### DATASET EXTRACT
══════
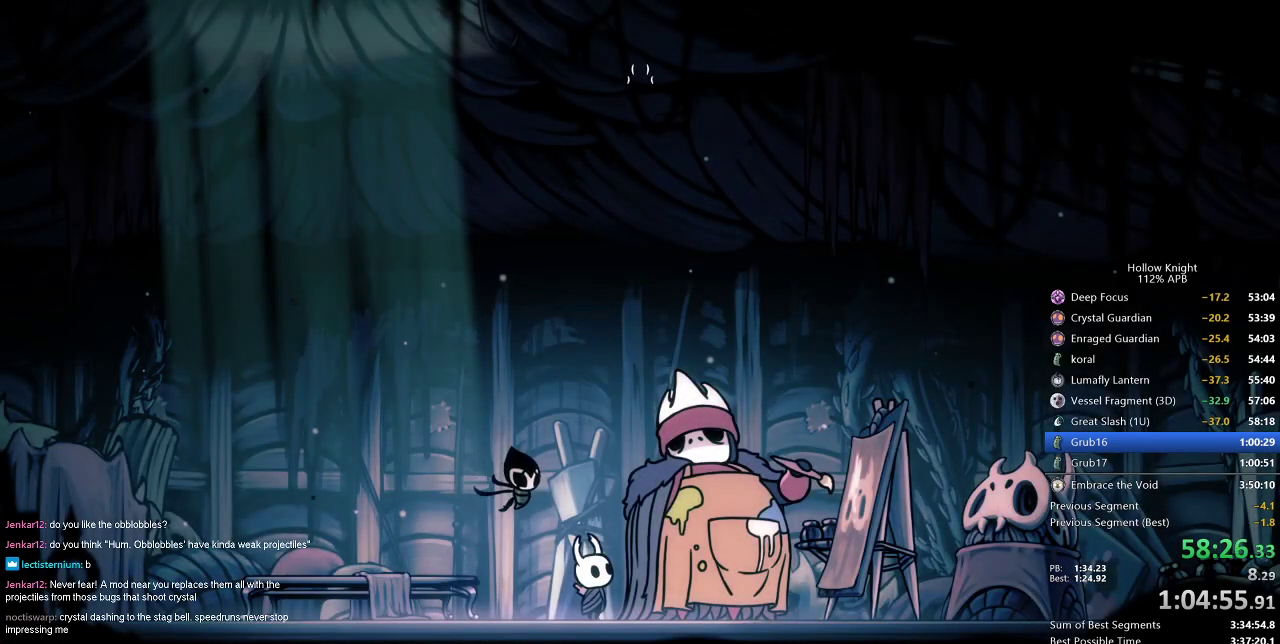
{"keys": [], "events": [[16, "jump", "down"], [67, "jump", "up"], [67, "nail", "down"], [117, "jump", "down"], [117, "nail", "up"], [400, "dnail", "down"], [400, "nail", "down"], [450, "nail", "up"], [500, "dnail", "up"], [500, "jump", "up"]]}
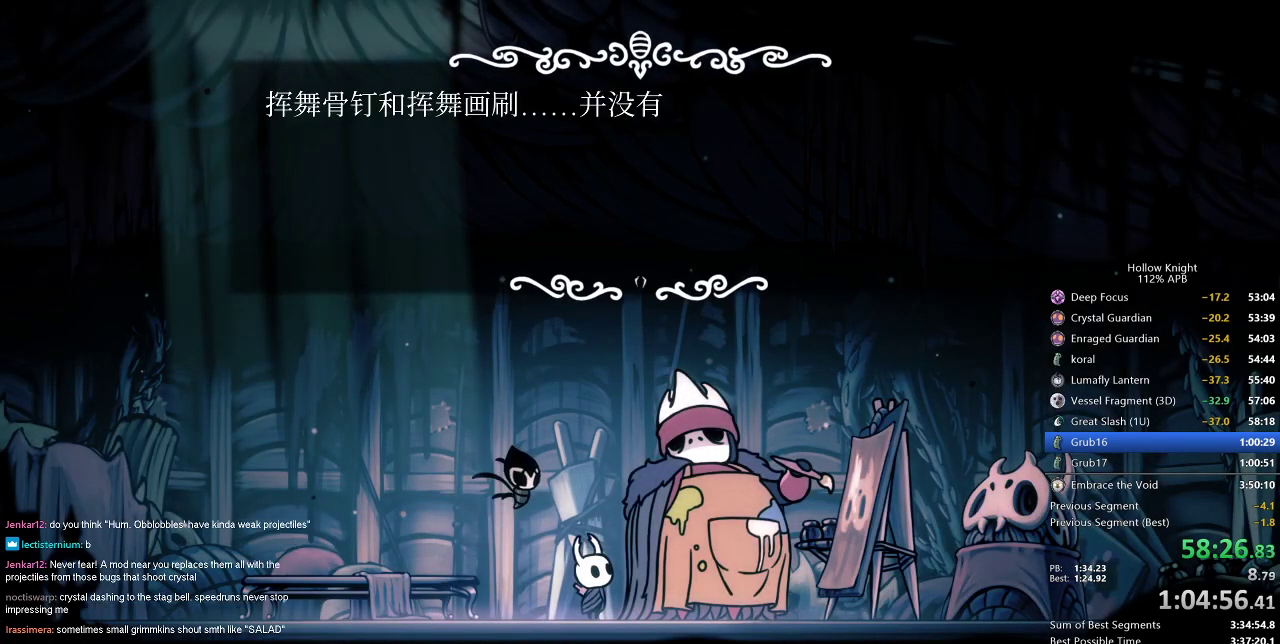
{"keys": ["dnail"], "events": [[34, "jump", "down"], [134, "dnail", "down"], [134, "jump", "up"], [134, "nail", "down"], [184, "dnail", "up"], [184, "jump", "down"], [184, "nail", "up"], [234, "jump", "up"], [267, "dnail", "down"], [267, "jump", "down"], [334, "dnail", "up"], [334, "jump", "up"], [417, "jump", "down"], [467, "dnail", "down"], [467, "jump", "up"]]}
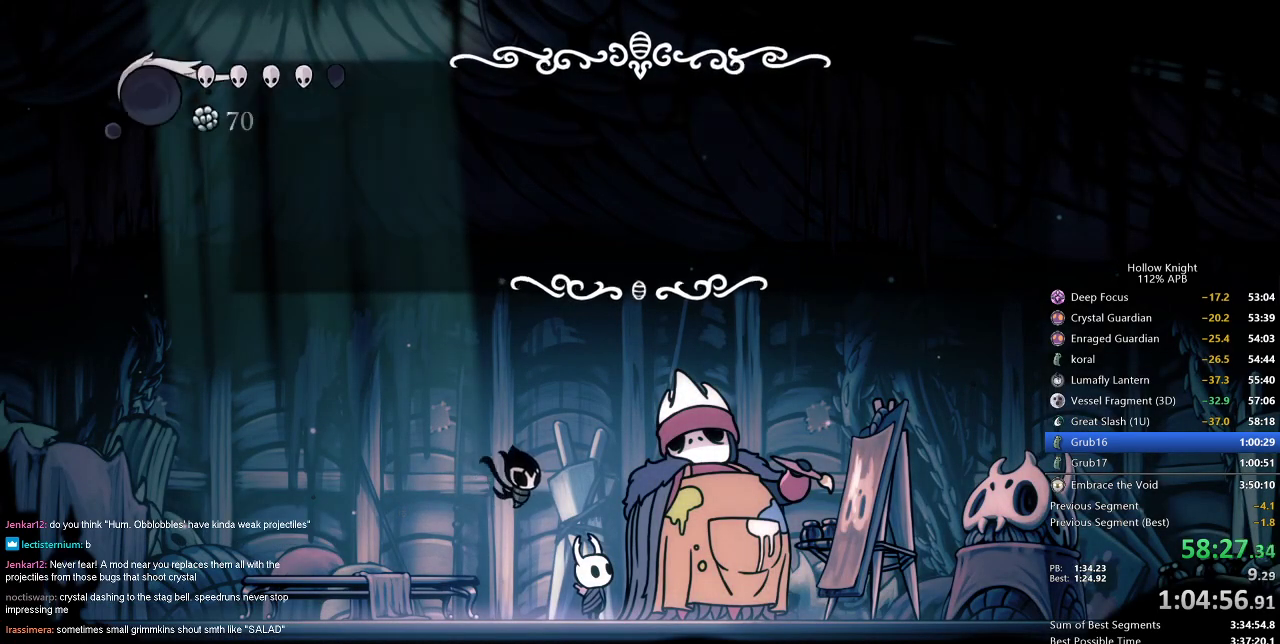
{"keys": [], "events": [[16, "dnail", "up"], [16, "jump", "down"], [67, "jump", "up"], [117, "jump", "down"], [150, "jump", "up"], [200, "dnail", "down"], [200, "nail", "down"], [250, "dnail", "up"], [250, "nail", "up"]]}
══════
### REQUIRED ACTION
Word for word, copy every line of the data, excluding any pictures.

### SOLVED PROBLEM
{"keys": [], "events": [[16, "jump", "down"], [67, "jump", "up"], [67, "nail", "down"], [117, "jump", "down"], [117, "nail", "up"], [400, "dnail", "down"], [400, "nail", "down"], [450, "nail", "up"], [500, "dnail", "up"], [500, "jump", "up"]]}
{"keys": ["dnail"], "events": [[34, "jump", "down"], [134, "dnail", "down"], [134, "jump", "up"], [134, "nail", "down"], [184, "dnail", "up"], [184, "jump", "down"], [184, "nail", "up"], [234, "jump", "up"], [267, "dnail", "down"], [267, "jump", "down"], [334, "dnail", "up"], [334, "jump", "up"], [417, "jump", "down"], [467, "dnail", "down"], [467, "jump", "up"]]}
{"keys": [], "events": [[16, "dnail", "up"], [16, "jump", "down"], [67, "jump", "up"], [117, "jump", "down"], [150, "jump", "up"], [200, "dnail", "down"], [200, "nail", "down"], [250, "dnail", "up"], [250, "nail", "up"]]}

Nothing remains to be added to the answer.